> [Exercise aim] The answer must be an exact copy of the lines from the one containing "longer than that." through the final line of the material, both included, and nothing else.

> [Data for review]
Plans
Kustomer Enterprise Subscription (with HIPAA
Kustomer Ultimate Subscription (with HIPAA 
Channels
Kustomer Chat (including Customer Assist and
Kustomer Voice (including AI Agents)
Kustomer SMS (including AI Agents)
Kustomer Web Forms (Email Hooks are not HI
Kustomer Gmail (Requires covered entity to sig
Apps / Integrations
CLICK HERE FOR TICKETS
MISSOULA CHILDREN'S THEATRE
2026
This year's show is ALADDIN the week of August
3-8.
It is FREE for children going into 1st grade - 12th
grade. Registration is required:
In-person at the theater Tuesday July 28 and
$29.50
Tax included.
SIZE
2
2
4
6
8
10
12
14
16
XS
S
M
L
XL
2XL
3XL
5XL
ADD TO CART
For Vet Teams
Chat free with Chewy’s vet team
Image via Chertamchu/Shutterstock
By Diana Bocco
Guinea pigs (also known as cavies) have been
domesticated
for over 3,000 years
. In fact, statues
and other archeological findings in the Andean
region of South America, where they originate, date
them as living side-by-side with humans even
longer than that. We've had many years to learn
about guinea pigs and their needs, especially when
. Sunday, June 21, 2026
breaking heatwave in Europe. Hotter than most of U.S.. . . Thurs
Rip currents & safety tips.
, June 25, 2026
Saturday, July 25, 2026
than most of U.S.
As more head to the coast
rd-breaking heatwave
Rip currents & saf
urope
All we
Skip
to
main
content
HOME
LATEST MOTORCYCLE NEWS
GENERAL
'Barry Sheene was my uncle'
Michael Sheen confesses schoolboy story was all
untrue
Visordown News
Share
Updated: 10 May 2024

> [Answer to the problem]
longer than that. We've had many years to learn
about guinea pigs and their needs, especially when
. Sunday, June 21, 2026
breaking heatwave in Europe. Hotter than most of U.S.. . . Thurs
Rip currents & safety tips.
, June 25, 2026
Saturday, July 25, 2026
than most of U.S.
As more head to the coast
rd-breaking heatwave
Rip currents & saf
urope
All we
Skip
to
main
content
HOME
LATEST MOTORCYCLE NEWS
GENERAL
'Barry Sheene was my uncle'
Michael Sheen confesses schoolboy story was all
untrue
Visordown News
Share
Updated: 10 May 2024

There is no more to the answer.